Mi pare che questi numeri, più di ogni altra cosa, siano un termometro della salute del processo democratico. Il dibattito politico continua a centrarsi soltanto sui voti dati ai vari partiti ed ai vari candidati da questo deducendone la loro legittimità. Ovviamente, il voto dello scorso anno come quello del 2013 sono legittimi anche se le percentuali di persone che non hanno votato sono state molto alte. Consciamente o inconsciamente chi decide di non votare, decide anche di accettare il risultato delle urne.

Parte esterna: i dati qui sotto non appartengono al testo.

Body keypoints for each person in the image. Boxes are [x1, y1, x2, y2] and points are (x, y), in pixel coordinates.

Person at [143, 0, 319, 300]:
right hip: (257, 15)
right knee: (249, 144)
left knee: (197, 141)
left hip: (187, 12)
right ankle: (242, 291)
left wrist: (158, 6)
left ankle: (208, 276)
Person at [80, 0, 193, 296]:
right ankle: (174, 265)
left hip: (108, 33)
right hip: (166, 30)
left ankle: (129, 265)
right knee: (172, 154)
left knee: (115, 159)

Da tutti i punti di vista, in questo senso, un voto non espresso é un voto dato al vincitore che é riuscito a vincere con un numero inferiore di voti di quelli che avrebbe dovuto ottenere se molti di coloro che non hanno votato si fossero presentati alle urne ed avessero votato.

In questo stato delle cose, comunque, rimane irrisolto lo scollamento del paese dalla sua rappresentanza politica aprendo spazi perché alla fine possano essere le piazze e non le urne a decidere. Non penso che soluzioni non democratiche siano imminenti, ma se il perdurare dello scollamento tra elettori, processo elettorale ed eletti dovesse continuare ancora, soprattutto di fronte ad una situazione economica e sociale molto difficile per larghe fasce della popolazione, allora il malcontento che non si esprime nel voto, diventerebbe un potenziale terreno per pratiche destabilizzanti, dai tumulti di piazza a veri e propri tentativi di colpo di stato. Su di una cosa mi pare Beppe Grillo non possa essere smentito: per il momento, il M5S ha offerto uno sbocco istituzionale al malumore diffuso. Non sono sicuro che il sorgere di altre forze come la rinnovata Lega Nord di Salvini che pescano nello stesso malcontento offrano le stesse garanzie. Per questo, una riflessione e risposte diverse mi sembrano urgenti.